+++ INFORMATION GIVEN

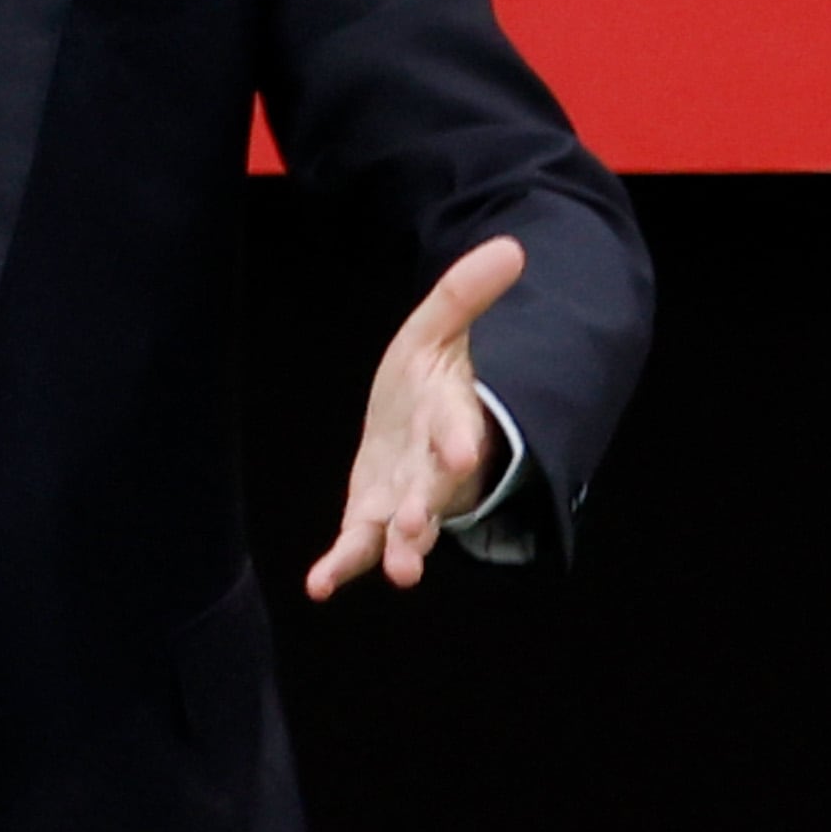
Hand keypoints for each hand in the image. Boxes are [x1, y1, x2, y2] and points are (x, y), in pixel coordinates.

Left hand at [306, 236, 522, 599]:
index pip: (458, 428)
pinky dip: (341, 565)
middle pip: (430, 493)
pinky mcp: (370, 512)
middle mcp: (430, 466)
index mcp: (449, 417)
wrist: (419, 418)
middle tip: (414, 538)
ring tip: (399, 573)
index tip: (461, 457)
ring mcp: (402, 494)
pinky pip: (357, 543)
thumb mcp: (440, 328)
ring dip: (398, 549)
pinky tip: (319, 585)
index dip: (460, 441)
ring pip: (403, 527)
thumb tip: (511, 246)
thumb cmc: (431, 375)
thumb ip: (466, 294)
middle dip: (423, 515)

++++++

=== TASK TO CARRY OUT ===
Please extract exactly, and only, the lines from the line containing "wrist: (419, 418)" through the last line of the records.

=== EXERCISE OUTPUT ===
wrist: (419, 418)
middle tip: (414, 538)
ring tip: (399, 573)
index tip: (461, 457)
ring mcp: (402, 494)
pinky pip: (357, 543)
thumb mcp: (440, 328)
ring dip: (398, 549)
pinky tip: (319, 585)
index dip: (460, 441)
ring pip: (403, 527)
thumb tip: (511, 246)
thumb cmc: (431, 375)
thumb ip: (466, 294)
middle dip: (423, 515)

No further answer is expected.